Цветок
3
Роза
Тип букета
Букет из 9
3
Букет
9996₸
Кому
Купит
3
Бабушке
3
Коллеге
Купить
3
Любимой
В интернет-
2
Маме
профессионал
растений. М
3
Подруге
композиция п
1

→ Goal of the exercise
Transcribe every entry exactly, omitting nothing.

→ Task result
Цветок
3
Роза
Тип букета
Букет из 9
3
Букет
9996₸
Кому
Купит
3
Бабушке
3
Коллеге
Купить
3
Любимой
В интернет-
2
Маме
профессионал
растений. М
3
Подруге
композиция п
1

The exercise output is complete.